**Exercise instructions:** Rewrite the text of the entries below, replacing "Rodeadouro" with "Rodeador" wherever it occurs and leaving everything else unchanged.

** Available data follows **

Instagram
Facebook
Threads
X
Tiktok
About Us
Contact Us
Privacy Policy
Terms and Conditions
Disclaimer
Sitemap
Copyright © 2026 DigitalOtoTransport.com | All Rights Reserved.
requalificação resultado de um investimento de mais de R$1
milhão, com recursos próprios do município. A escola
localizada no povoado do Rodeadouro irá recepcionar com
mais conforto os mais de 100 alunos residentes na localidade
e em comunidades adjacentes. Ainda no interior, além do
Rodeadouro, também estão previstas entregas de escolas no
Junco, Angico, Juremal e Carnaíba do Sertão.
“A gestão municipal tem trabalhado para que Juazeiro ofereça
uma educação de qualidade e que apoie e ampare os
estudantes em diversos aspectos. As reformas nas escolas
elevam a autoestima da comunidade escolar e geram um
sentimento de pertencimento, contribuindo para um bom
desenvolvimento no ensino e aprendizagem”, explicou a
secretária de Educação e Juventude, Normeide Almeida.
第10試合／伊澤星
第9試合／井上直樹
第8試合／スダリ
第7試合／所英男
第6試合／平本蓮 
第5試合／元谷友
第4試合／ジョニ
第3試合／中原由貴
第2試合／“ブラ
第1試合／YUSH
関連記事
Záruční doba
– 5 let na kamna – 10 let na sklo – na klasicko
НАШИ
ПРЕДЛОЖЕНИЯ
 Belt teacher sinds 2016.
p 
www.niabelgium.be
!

** End of Available data **

**Solution to the problem:**
Instagram
Facebook
Threads
X
Tiktok
About Us
Contact Us
Privacy Policy
Terms and Conditions
Disclaimer
Sitemap
Copyright © 2026 DigitalOtoTransport.com | All Rights Reserved.
requalificação resultado de um investimento de mais de R$1
milhão, com recursos próprios do município. A escola
localizada no povoado do Rodeador irá recepcionar com
mais conforto os mais de 100 alunos residentes na localidade
e em comunidades adjacentes. Ainda no interior, além do
Rodeador, também estão previstas entregas de escolas no
Junco, Angico, Juremal e Carnaíba do Sertão.
“A gestão municipal tem trabalhado para que Juazeiro ofereça
uma educação de qualidade e que apoie e ampare os
estudantes em diversos aspectos. As reformas nas escolas
elevam a autoestima da comunidade escolar e geram um
sentimento de pertencimento, contribuindo para um bom
desenvolvimento no ensino e aprendizagem”, explicou a
secretária de Educação e Juventude, Normeide Almeida.
第10試合／伊澤星
第9試合／井上直樹
第8試合／スダリ
第7試合／所英男
第6試合／平本蓮 
第5試合／元谷友
第4試合／ジョニ
第3試合／中原由貴
第2試合／“ブラ
第1試合／YUSH
関連記事
Záruční doba
– 5 let na kamna – 10 let na sklo – na klasicko
НАШИ
ПРЕДЛОЖЕНИЯ
 Belt teacher sinds 2016.
p 
www.niabelgium.be
!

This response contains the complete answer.